Elle est née de deux constats. Le premier est que les SIAE [structures d’insertion par l’activité économique] ont du mal à renforcer leurs liens avec les entreprises publiques et privées pour favoriser un accès plus rapide des salariés en insertion à l’emploi durable. Le second est que les petites et moyennes entreprises, qui ont du mal à recruter certains profils de poste, ont souvent besoin d’un accompagnement en ressources humaines. Nous avons donc voulu réinterroger la manière dont les SIAE travaillent et inverser la logique : au lieu d’être en position de demandeuses auprès des entreprises, comment peuvent-elles être repérées par elles comme des partenaires crédibles, en capacité de leur offrir des services ?

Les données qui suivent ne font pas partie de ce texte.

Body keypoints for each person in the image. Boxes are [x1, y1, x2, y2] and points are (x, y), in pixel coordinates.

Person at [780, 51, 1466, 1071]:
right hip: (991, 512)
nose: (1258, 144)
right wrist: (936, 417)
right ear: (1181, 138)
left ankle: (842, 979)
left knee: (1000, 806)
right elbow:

Nous avons d’abord recherché des financements auprès de la direction générale de la cohésion sociale, de la délégation générale à l’emploi et à la formation professionnelle et du Fonds social européen, qui ont décidé de soutenir la démarche, comme la Fondation de France. Nous avons, après un appel à projets, retenu trois régions – Centre-Val-de-Loire, Languedoc-Roussillon-Midi-Pyrénées et Provence-Alpes-Côte d’azur. Un deuxième appel à candidatures dans ces régions a permis de retenir dix SIAE sur l’ensemble du territoire. Nous en sommes au démarrage : la première réunion du comité national s’est tenue le 24 mai, et des temps de formation vont avoir lieu au niveau régional et dans chaque structure. Cette démarche impliquant une stratégie d’association, un changement de pratiques et de métiers, l’ensemble des équipes doit être formé aux pratiques de recrutement, d’intégration au sein des entreprises et aux questions de gestion prévisionnelle des emplois et des compétences, afin que les SIAE puissent développer une offre de services en fonction de leur bassin d’emploi, de leur support d’activité et des profils de leurs salariés en insertion. La démarche n’étant pas descendante, cette formation surmesure va dépendre d’un état des lieux réalisé en amont par le groupe de formateurs sélectionné pour l’expérimentation.

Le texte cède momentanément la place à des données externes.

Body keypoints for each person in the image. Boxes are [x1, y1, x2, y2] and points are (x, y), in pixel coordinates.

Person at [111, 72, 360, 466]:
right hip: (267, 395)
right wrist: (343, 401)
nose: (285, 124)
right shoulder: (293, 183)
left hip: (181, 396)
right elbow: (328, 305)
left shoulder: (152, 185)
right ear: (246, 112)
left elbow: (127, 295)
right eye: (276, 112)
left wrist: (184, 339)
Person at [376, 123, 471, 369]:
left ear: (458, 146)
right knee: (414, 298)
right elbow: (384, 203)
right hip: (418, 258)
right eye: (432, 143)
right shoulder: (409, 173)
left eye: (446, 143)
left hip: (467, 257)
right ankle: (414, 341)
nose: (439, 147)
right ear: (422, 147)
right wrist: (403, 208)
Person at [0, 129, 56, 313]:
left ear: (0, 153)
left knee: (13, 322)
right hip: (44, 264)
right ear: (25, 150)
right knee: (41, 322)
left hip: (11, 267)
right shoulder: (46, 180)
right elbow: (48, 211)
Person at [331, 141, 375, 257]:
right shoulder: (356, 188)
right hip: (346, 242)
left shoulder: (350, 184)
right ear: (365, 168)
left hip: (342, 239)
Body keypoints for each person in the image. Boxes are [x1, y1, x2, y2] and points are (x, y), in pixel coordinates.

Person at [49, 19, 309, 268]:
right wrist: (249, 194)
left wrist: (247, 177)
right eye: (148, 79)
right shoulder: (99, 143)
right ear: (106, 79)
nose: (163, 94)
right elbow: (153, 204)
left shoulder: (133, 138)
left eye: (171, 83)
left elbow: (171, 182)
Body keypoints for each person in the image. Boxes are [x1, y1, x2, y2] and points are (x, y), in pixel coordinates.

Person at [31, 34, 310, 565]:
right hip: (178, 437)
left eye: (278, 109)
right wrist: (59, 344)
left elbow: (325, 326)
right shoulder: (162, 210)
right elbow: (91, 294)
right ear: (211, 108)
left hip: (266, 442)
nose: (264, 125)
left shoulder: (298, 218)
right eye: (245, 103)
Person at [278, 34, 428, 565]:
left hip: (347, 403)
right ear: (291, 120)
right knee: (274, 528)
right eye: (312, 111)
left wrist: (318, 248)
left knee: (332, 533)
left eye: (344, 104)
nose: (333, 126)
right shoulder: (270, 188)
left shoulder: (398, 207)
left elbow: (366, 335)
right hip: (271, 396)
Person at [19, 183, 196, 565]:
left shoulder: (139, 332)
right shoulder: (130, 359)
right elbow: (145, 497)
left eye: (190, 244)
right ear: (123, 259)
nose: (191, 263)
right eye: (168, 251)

Un chargé d’insertion professionnelle pourra travailler sur le volet social de l’accompagnement tout en ayant des outils dédiés pour faire du lien avec les entreprises, par exemple en proposant un service d’analyse gratuit des postes de travail. Les encadrants techniques, qui ont des relations commerciales avec les employeurs, pourront proposer de nouvelles formes de partenariat – des chantiers en commun ou de la sous-traitance. Une évaluation externe est prévue tout au long de l’expérimentation, l’objectif étant que les SIAE participant au projet deviennent autonomes au bout de 18 mois. Une autre phase de l’évaluation aura lieu un an après la fin des formations pour voir quels effets la démarche aura eus sur les structures, les salariés en insertion, les entreprises… A quelles conditions les SIAE peuvent-elles développer une stratégie de médiation pour rapprocher au maximum les compétences de leurs salariés en parcours d’insertion et les besoins des employeurs ? Les résultats pourraient déboucher sur une évolution des projets des SIAE, en lien avec les services de l’Etat. L’expérimentation vise à essaimer sur l’ensemble du territoire à l’horizon 2018.
Concrètement, les SIAE pourront proposer plus rapidement des expériences professionnelles – immersion, intérim, contrats – pour permettre aux personnes d’affiner leur projet professionnel, de faire attester leurs compétences par les employeurs et de réduire leur temps de passage dans la structure, mais aussi pour travailler plus facilement sur les échecs. L’enjeu est à la fois de changer le regard sur la situation des personnes éloignées de l’emploi et de transformer le projet politique des associations.